2. Now choose a suitable value for $\lambda$ in order to use a Poisson model to approximate the probabilities:

   Answer

   $\lambda =np=1000\times \frac{1}{2000}=\frac{1}{2}$

   Now recalculate the probability that there are 2 or more defectives using the Poisson distribution with $\lambda =\frac{1}{2}$ :

   Answer

   $\text{P}\left(X=0\right)=e^{-\frac{1}{2}},\text{P}\left(X=1\right)=\frac{1}{2}{e}^{-\frac{1}{2}}$

   $\therefore \text{P}\left(X=0\right)+\text{P}\left(X=1\right)=\frac{3}{2}{e}^{-\frac{1}{2}}=0.9098$ (4 d.p.)

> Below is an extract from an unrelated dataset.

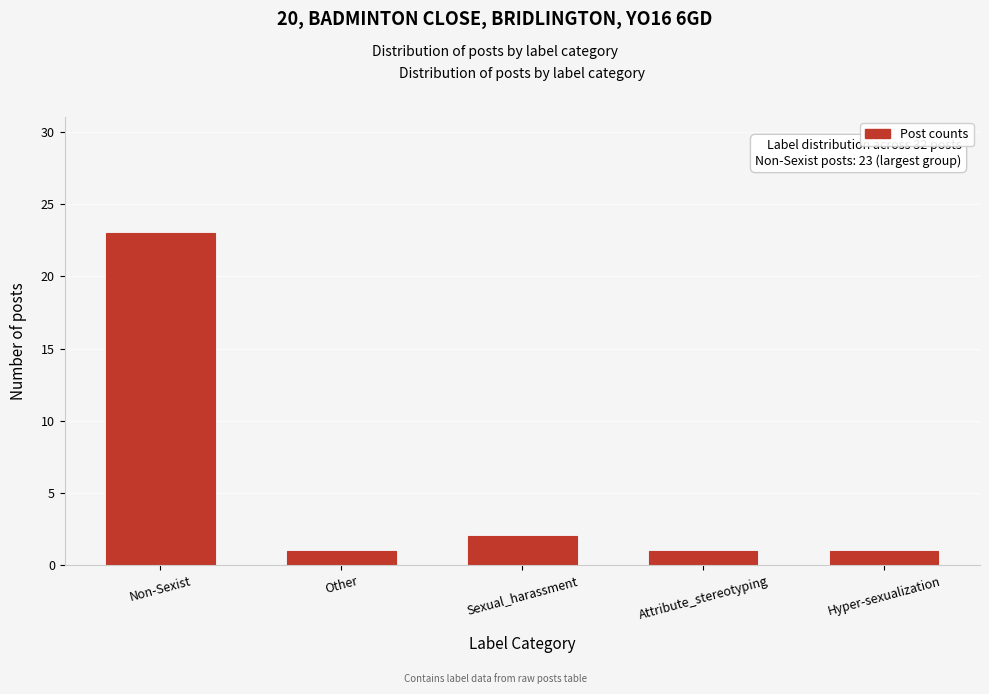

Reading right to left, transcribe all the data shown in this chart.

Hyper-sexualization=1	Attribute_stereotyping=1	Sexual_harassment=2	Other=1	Non-Sexist=23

   Hence $\text{P}$ (2 or more defectives) $\simeq 1-0.9098=0.0902$ .

In the above Task we have obtained the same answer to 4 d.p., as the exact binomial calculation, essentially because $p$ was so small. We shall not always be so lucky!

Example 13

In the manufacture of glassware, bubbles can occur in the glass which reduces the status of the glassware to that of a ‘second’. If, on average, one in every 1000 items produced has a bubble, calculate the probability that exactly six items in a batch of three thousand are seconds.

Solution

Suppose that $X$ = number of items with bubbles, then $X\sim B\left(3000,0.001\right)$

Since $n=3000>100$ and $p=0.001<0.005$ we can use the Poisson distribution with $\lambda =np=3000\times 0.001=3$ . The calculation is:

$\text{P}\left(X=6\right)={\text{e}}^{-3}\frac{3^6}{6!}\approx 0.0498\times 1.0125\approx 0.05$

The result means that we have about a 5% chance of finding exactly six seconds in a batch of three thousand items of glassware.

Example 14

A manufacturer produces light-bulbs that are packed into boxes of 100. If quality control studies indicate that 0.5% of the light-bulbs produced are defective, what percentage of the boxes will contain:

1. no defective?
2. 2 or more defectives?

Solution

As $n$ is large and $p$ , the $\text{P}$ (defective bulb), is small, use the Poisson approximation to the binomial probability distribution. If $X$ = number of defective bulbs in a box, then

$X\sim \text{P}\left(\mu \right)$ where $\mu =n\times p=100\times 0.005=0.5$

1. $\text{P}\left(X=0\right)=\frac{e^{-0.5}{\left(0.5\right)}^0}{0!}=\frac{e^{-0.5}\left(1\right)}{1}=0.6065\approx 61\%$
2. $\text{P}\left(X=2\text{ or more}\right)=\text{P}\left(X=2\right)+\text{P}\left(X=3\right)+\text{P}\left(X=4\right)+\dots$ but it is easier to consider:

   $\text{P}\left(X\ge 2\right)=1-\left[\text{P}\left(X=0\right)+\text{P}\left(X=1\right)\right]$

   $\text{P}\left(X=1\right)=\frac{e^{-0.5}{\left(0.5\right)}^1}{1!}=\frac{e^{-0.5}\left(0.5\right)}{1}=0.3033$

   i.e. $\text{P}\left(X\ge 2\right)=1-\left[0.6065+0.3033\right]=0.0902\approx 9\%$